After exhausting schedules for both teams this season, it is a wonder a few more did not lose a physical battle in an attritional match and high temperatures. In fact, it was to their credit they produced what was, by FA Cup final standards, a relatively compelling spectacle.
Liverpool fans jeering Abide With Me, presumably because they initially mistook it for the National Anthem, set the tone - entertaining but with the odd mistake. Indeed, that summed up the contribution of Luis Diaz, who appeared to have the freedom of the park for most of the first half.
Diaz is another high-speed dynamo but his finishing was awry and his option-choosing far from flawless. For sure, he is an extremely exciting signing and a mouthwatering prospect but no-one should be going overboard about him just yet.

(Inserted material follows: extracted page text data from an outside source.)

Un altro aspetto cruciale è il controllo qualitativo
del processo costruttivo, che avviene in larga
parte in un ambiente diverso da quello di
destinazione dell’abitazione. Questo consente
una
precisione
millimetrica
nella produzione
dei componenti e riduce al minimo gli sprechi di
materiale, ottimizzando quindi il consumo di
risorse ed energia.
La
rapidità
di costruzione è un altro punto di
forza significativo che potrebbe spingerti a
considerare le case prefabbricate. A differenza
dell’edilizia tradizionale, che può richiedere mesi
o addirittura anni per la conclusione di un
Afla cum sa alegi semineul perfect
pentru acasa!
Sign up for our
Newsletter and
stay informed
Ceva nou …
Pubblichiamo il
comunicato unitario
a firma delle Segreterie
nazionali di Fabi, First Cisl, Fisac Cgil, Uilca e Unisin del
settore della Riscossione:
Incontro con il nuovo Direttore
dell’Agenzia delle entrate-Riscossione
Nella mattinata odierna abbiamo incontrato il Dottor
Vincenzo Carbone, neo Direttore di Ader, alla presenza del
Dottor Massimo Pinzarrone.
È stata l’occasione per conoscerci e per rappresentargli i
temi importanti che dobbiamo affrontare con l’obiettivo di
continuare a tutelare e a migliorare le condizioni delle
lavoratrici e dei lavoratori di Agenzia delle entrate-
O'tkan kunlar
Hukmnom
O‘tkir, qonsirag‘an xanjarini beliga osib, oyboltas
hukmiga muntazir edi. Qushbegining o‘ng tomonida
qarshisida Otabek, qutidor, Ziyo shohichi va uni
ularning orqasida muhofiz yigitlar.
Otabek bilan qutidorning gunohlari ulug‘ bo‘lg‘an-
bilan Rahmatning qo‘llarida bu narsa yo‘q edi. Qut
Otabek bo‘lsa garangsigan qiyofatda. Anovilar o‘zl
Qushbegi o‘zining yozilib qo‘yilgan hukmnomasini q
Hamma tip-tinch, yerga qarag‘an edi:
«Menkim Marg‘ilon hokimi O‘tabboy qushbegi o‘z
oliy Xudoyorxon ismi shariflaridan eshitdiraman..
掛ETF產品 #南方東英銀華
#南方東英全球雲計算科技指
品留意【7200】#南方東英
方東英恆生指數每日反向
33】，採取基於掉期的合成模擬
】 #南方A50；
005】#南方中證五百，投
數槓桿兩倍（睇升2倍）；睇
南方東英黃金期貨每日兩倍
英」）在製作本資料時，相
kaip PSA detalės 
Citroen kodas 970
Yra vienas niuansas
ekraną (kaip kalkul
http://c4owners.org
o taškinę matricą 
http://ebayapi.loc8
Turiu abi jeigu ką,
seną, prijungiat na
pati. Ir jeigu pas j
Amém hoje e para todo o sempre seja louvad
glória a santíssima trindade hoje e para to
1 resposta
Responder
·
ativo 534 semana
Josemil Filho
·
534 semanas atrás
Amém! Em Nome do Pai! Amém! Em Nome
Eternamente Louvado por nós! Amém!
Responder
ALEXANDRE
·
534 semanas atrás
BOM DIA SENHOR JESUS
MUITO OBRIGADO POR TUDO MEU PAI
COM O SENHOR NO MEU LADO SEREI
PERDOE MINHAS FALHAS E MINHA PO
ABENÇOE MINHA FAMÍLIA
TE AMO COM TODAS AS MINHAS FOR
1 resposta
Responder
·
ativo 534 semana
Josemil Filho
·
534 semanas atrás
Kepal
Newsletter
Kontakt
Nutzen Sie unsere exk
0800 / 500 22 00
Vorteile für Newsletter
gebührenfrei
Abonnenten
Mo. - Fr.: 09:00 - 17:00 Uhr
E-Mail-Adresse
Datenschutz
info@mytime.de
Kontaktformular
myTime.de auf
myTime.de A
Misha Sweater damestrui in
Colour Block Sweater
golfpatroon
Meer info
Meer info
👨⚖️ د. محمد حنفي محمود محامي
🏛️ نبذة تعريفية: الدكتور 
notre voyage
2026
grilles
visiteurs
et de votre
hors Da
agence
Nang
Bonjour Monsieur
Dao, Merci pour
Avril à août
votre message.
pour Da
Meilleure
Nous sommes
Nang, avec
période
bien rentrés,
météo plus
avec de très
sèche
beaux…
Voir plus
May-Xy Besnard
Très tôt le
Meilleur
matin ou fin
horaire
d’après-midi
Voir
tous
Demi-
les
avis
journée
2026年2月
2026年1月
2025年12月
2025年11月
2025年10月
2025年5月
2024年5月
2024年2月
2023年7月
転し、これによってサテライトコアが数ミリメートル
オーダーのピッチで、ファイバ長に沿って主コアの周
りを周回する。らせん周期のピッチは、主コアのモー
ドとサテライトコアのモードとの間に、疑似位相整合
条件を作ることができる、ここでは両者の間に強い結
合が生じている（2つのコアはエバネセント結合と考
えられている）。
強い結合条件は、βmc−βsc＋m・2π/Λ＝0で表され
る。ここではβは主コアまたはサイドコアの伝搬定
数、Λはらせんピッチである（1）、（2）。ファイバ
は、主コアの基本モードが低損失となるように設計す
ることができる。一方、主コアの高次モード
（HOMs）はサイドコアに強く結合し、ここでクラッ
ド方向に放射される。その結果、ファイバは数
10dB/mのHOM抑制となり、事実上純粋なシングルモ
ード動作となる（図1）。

Let’s see what he does over the course of a whole season. And his presence does not mean the need to extend the contracts of Salah and Sadio Mane is any less essential.
With Mane not at his mercurial best and Salah off injured, there was a slight lack of ingenuity across the forward line but the pace and directness of Diaz always caused Chelsea problems.
The Colombian looked as fresh late in normal time as he did when Craig Pawson first blew his whistle. In fact, Diaz was unlucky not to settle matters in normal time but he was one of two Liverpool players to hit a post, Robertson being the other.
Marcos Alonso also sent an effort against the goal-frame and that typified the nature of the match. It was exciting but quite noticeably shy of quality in respective penalty areas.
That was until Alisson and Tsimikas kept their cool and kept Liverpool hopes of the quadruple alive.